- **DIRECTIONS**
The complete set of records should be given again verbatim.

"""

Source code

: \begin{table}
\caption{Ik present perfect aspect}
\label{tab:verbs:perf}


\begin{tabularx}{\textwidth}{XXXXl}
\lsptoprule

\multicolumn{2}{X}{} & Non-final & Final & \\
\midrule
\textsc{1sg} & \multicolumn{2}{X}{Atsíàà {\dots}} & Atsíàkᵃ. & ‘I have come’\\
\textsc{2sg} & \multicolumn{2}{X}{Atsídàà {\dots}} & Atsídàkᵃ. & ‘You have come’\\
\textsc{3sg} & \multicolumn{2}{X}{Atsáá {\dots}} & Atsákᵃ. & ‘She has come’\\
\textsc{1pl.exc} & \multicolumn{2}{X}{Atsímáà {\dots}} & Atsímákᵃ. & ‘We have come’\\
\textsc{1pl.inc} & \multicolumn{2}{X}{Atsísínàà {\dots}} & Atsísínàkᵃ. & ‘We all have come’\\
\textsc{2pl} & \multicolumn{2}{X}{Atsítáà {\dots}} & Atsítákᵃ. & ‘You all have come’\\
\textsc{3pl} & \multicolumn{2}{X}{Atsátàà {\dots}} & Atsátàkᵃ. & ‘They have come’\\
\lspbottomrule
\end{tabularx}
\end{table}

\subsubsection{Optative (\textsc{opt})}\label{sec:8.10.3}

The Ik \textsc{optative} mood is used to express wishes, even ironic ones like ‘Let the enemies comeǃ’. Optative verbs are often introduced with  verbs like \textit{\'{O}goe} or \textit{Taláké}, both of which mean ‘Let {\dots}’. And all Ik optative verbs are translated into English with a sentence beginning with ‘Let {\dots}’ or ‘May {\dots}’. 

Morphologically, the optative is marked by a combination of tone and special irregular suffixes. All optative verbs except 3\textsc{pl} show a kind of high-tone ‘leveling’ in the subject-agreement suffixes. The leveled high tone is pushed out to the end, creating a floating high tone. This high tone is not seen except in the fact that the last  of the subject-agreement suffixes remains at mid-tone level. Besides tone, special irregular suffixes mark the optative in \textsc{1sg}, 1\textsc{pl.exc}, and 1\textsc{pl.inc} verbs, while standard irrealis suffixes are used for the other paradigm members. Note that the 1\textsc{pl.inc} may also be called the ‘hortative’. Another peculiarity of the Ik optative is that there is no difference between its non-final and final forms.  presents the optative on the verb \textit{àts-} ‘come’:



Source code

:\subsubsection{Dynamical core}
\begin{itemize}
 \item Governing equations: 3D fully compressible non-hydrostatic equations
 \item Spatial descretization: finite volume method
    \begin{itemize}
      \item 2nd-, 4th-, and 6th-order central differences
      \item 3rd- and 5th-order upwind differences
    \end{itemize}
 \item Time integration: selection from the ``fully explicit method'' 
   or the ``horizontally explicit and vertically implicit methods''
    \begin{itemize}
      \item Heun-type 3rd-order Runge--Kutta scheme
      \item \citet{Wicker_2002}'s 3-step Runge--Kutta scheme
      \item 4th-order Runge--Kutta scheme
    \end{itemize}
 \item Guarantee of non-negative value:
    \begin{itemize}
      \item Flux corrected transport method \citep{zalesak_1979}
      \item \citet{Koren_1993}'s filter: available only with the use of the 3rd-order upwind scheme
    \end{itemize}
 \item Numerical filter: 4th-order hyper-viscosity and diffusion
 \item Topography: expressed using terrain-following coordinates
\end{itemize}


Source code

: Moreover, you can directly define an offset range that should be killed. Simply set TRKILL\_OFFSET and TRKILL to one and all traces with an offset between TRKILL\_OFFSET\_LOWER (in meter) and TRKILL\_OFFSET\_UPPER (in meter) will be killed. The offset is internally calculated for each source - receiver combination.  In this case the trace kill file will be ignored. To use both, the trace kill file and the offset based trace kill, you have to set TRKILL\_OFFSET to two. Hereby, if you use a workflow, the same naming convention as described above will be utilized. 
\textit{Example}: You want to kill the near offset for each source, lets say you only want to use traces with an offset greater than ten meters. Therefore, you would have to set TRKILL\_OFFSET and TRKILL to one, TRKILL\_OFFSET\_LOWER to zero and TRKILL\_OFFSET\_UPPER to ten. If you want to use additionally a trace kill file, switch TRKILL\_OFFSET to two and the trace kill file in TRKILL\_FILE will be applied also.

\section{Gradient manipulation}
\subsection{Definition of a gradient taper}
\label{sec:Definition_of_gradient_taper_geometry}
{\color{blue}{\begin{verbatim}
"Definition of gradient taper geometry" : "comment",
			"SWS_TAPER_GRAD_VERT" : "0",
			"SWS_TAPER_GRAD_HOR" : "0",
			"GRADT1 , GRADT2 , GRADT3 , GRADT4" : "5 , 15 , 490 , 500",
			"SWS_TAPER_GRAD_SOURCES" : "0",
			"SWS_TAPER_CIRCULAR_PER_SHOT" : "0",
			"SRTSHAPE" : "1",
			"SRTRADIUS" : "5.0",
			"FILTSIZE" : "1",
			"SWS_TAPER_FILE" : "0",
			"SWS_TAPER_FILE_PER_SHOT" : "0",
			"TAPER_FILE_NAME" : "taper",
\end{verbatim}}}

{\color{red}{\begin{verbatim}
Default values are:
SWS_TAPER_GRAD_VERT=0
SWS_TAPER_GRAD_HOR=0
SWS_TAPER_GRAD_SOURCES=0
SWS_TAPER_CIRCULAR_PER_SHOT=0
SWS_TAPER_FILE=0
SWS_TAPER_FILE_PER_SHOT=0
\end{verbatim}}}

"""

- **SOLUTION**
Source code

: \begin{table}
\caption{Ik present perfect aspect}
\label{tab:verbs:perf}


\begin{tabularx}{\textwidth}{XXXXl}
\lsptoprule

\multicolumn{2}{X}{} & Non-final & Final & \\
\midrule
\textsc{1sg} & \multicolumn{2}{X}{Atsíàà {\dots}} & Atsíàkᵃ. & ‘I have come’\\
\textsc{2sg} & \multicolumn{2}{X}{Atsídàà {\dots}} & Atsídàkᵃ. & ‘You have come’\\
\textsc{3sg} & \multicolumn{2}{X}{Atsáá {\dots}} & Atsákᵃ. & ‘She has come’\\
\textsc{1pl.exc} & \multicolumn{2}{X}{Atsímáà {\dots}} & Atsímákᵃ. & ‘We have come’\\
\textsc{1pl.inc} & \multicolumn{2}{X}{Atsísínàà {\dots}} & Atsísínàkᵃ. & ‘We all have come’\\
\textsc{2pl} & \multicolumn{2}{X}{Atsítáà {\dots}} & Atsítákᵃ. & ‘You all have come’\\
\textsc{3pl} & \multicolumn{2}{X}{Atsátàà {\dots}} & Atsátàkᵃ. & ‘They have come’\\
\lspbottomrule
\end{tabularx}
\end{table}

\subsubsection{Optative (\textsc{opt})}\label{sec:8.10.3}

The Ik \textsc{optative} mood is used to express wishes, even ironic ones like ‘Let the enemies comeǃ’. Optative verbs are often introduced with  verbs like \textit{\'{O}goe} or \textit{Taláké}, both of which mean ‘Let {\dots}’. And all Ik optative verbs are translated into English with a sentence beginning with ‘Let {\dots}’ or ‘May {\dots}’. 

Morphologically, the optative is marked by a combination of tone and special irregular suffixes. All optative verbs except 3\textsc{pl} show a kind of high-tone ‘leveling’ in the subject-agreement suffixes. The leveled high tone is pushed out to the end, creating a floating high tone. This high tone is not seen except in the fact that the last  of the subject-agreement suffixes remains at mid-tone level. Besides tone, special irregular suffixes mark the optative in \textsc{1sg}, 1\textsc{pl.exc}, and 1\textsc{pl.inc} verbs, while standard irrealis suffixes are used for the other paradigm members. Note that the 1\textsc{pl.inc} may also be called the ‘hortative’. Another peculiarity of the Ik optative is that there is no difference between its non-final and final forms.  presents the optative on the verb \textit{àts-} ‘come’:



Source code

:\subsubsection{Dynamical core}
\begin{itemize}
 \item Governing equations: 3D fully compressible non-hydrostatic equations
 \item Spatial descretization: finite volume method
    \begin{itemize}
      \item 2nd-, 4th-, and 6th-order central differences
      \item 3rd- and 5th-order upwind differences
    \end{itemize}
 \item Time integration: selection from the ``fully explicit method'' 
   or the ``horizontally explicit and vertically implicit methods''
    \begin{itemize}
      \item Heun-type 3rd-order Runge--Kutta scheme
      \item \citet{Wicker_2002}'s 3-step Runge--Kutta scheme
      \item 4th-order Runge--Kutta scheme
    \end{itemize}
 \item Guarantee of non-negative value:
    \begin{itemize}
      \item Flux corrected transport method \citep{zalesak_1979}
      \item \citet{Koren_1993}'s filter: available only with the use of the 3rd-order upwind scheme
    \end{itemize}
 \item Numerical filter: 4th-order hyper-viscosity and diffusion
 \item Topography: expressed using terrain-following coordinates
\end{itemize}


Source code

: Moreover, you can directly define an offset range that should be killed. Simply set TRKILL\_OFFSET and TRKILL to one and all traces with an offset between TRKILL\_OFFSET\_LOWER (in meter) and TRKILL\_OFFSET\_UPPER (in meter) will be killed. The offset is internally calculated for each source - receiver combination.  In this case the trace kill file will be ignored. To use both, the trace kill file and the offset based trace kill, you have to set TRKILL\_OFFSET to two. Hereby, if you use a workflow, the same naming convention as described above will be utilized. 
\textit{Example}: You want to kill the near offset for each source, lets say you only want to use traces with an offset greater than ten meters. Therefore, you would have to set TRKILL\_OFFSET and TRKILL to one, TRKILL\_OFFSET\_LOWER to zero and TRKILL\_OFFSET\_UPPER to ten. If you want to use additionally a trace kill file, switch TRKILL\_OFFSET to two and the trace kill file in TRKILL\_FILE will be applied also.

\section{Gradient manipulation}
\subsection{Definition of a gradient taper}
\label{sec:Definition_of_gradient_taper_geometry}
{\color{blue}{\begin{verbatim}
"Definition of gradient taper geometry" : "comment",
			"SWS_TAPER_GRAD_VERT" : "0",
			"SWS_TAPER_GRAD_HOR" : "0",
			"GRADT1 , GRADT2 , GRADT3 , GRADT4" : "5 , 15 , 490 , 500",
			"SWS_TAPER_GRAD_SOURCES" : "0",
			"SWS_TAPER_CIRCULAR_PER_SHOT" : "0",
			"SRTSHAPE" : "1",
			"SRTRADIUS" : "5.0",
			"FILTSIZE" : "1",
			"SWS_TAPER_FILE" : "0",
			"SWS_TAPER_FILE_PER_SHOT" : "0",
			"TAPER_FILE_NAME" : "taper",
\end{verbatim}}}

{\color{red}{\begin{verbatim}
Default values are:
SWS_TAPER_GRAD_VERT=0
SWS_TAPER_GRAD_HOR=0
SWS_TAPER_GRAD_SOURCES=0
SWS_TAPER_CIRCULAR_PER_SHOT=0
SWS_TAPER_FILE=0
SWS_TAPER_FILE_PER_SHOT=0
\end{verbatim}}}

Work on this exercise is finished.